++++ DATA SECTION

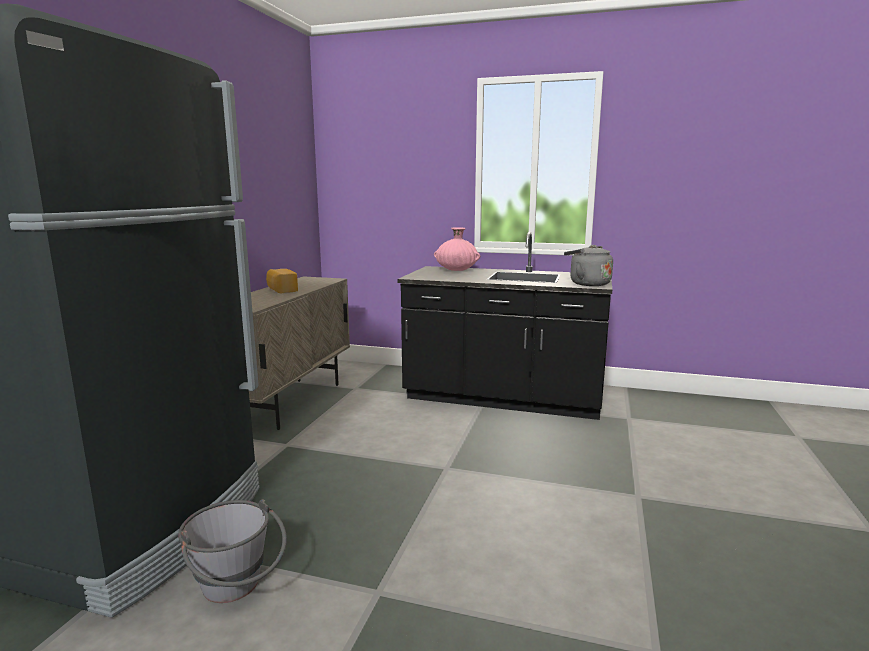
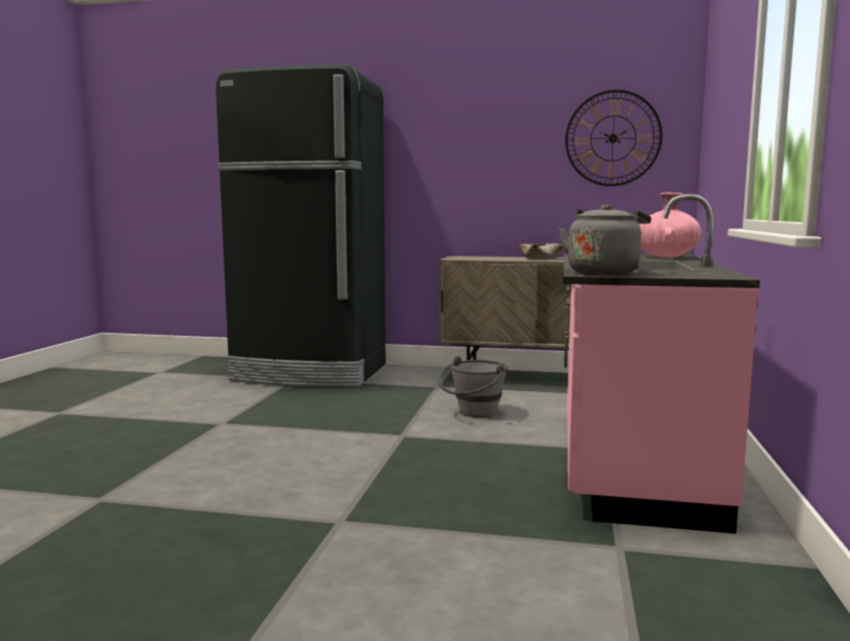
camera: 85 degrees right, 5 degrees down
(237, 589) = (242, 396): grey bucket -> grey bucket (473, 414)
(281, 290) = (539, 258): bread -> beige bowl
(282, 173) = (613, 138): none -> wall clock
(503, 399) = (628, 460): black counter -> pink counter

++++++++

_YOUR GOAL_:
Leave the pictures out, and transcribe each of the records exactly.

_ANSWER BOX_:
camera: 85 degrees right, 5 degrees down
(237, 589) = (242, 396): grey bucket -> grey bucket (473, 414)
(281, 290) = (539, 258): bread -> beige bowl
(282, 173) = (613, 138): none -> wall clock
(503, 399) = (628, 460): black counter -> pink counter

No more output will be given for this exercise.